Action item: Wherever the string "القيامة" appears in a line of the listing below, report that line.

Provided data:

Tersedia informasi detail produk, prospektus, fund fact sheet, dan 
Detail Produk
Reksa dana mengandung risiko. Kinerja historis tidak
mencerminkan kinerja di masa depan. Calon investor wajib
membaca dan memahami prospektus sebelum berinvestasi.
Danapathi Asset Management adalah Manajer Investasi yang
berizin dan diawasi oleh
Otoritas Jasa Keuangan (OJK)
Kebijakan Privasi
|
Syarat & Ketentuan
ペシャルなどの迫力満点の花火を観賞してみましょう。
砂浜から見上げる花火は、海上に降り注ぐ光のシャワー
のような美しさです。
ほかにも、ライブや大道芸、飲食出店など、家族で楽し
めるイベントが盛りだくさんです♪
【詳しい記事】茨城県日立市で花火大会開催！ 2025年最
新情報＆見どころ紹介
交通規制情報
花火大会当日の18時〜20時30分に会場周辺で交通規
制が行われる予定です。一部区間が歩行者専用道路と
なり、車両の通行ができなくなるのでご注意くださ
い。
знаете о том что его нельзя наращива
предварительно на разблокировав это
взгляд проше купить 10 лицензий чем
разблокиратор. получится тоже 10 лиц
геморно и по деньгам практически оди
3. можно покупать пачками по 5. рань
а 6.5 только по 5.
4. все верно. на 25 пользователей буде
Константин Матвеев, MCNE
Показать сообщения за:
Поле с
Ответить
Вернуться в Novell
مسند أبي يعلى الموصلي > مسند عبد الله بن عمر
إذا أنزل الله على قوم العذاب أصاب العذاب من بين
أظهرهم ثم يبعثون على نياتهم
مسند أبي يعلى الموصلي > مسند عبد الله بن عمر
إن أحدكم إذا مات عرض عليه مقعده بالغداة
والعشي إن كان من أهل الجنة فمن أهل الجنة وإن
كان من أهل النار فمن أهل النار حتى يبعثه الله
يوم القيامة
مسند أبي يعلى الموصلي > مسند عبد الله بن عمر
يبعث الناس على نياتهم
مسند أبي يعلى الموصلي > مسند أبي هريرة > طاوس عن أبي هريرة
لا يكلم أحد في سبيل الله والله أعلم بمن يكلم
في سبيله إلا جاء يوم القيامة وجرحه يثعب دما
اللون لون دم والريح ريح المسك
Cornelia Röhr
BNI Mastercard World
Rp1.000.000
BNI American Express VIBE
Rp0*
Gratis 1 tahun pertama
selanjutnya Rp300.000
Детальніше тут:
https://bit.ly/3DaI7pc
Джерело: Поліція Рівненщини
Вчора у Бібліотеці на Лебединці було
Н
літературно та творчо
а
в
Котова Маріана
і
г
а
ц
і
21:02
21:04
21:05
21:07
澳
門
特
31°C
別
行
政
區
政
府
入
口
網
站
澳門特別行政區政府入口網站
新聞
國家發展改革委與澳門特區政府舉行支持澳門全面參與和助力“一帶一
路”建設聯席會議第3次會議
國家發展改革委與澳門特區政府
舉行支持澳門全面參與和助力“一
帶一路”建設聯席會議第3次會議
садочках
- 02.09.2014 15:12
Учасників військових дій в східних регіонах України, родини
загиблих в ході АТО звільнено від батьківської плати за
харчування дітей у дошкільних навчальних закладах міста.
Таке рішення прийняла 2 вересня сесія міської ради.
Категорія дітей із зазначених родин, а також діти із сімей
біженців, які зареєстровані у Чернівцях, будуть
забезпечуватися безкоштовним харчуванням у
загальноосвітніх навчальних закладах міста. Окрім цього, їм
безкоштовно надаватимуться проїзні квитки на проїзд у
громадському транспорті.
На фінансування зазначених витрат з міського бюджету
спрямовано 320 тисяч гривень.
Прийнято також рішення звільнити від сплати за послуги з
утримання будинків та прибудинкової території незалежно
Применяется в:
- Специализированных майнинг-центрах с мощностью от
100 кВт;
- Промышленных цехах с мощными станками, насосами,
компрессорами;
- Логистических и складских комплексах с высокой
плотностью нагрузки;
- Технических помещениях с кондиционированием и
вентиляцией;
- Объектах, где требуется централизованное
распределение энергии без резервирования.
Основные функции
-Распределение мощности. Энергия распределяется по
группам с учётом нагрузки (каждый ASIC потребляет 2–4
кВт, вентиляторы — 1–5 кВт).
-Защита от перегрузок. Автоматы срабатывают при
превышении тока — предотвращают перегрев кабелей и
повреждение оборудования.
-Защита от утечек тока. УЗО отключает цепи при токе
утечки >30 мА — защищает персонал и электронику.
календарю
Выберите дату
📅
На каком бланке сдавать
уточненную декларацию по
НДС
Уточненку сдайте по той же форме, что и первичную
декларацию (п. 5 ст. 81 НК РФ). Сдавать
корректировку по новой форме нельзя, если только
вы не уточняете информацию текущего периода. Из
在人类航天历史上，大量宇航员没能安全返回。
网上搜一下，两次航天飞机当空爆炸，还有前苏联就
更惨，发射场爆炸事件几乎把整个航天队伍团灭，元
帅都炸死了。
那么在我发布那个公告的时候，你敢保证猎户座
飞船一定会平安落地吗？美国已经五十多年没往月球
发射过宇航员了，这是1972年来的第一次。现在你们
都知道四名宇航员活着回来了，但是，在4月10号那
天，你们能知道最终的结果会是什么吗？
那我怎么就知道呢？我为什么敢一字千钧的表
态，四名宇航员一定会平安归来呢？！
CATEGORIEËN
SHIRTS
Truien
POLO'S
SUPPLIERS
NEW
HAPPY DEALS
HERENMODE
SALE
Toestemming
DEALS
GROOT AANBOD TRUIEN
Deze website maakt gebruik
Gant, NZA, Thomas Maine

Finished task:
يوم القيامة
في سبيله إلا جاء يوم القيامة وجرحه يثعب دما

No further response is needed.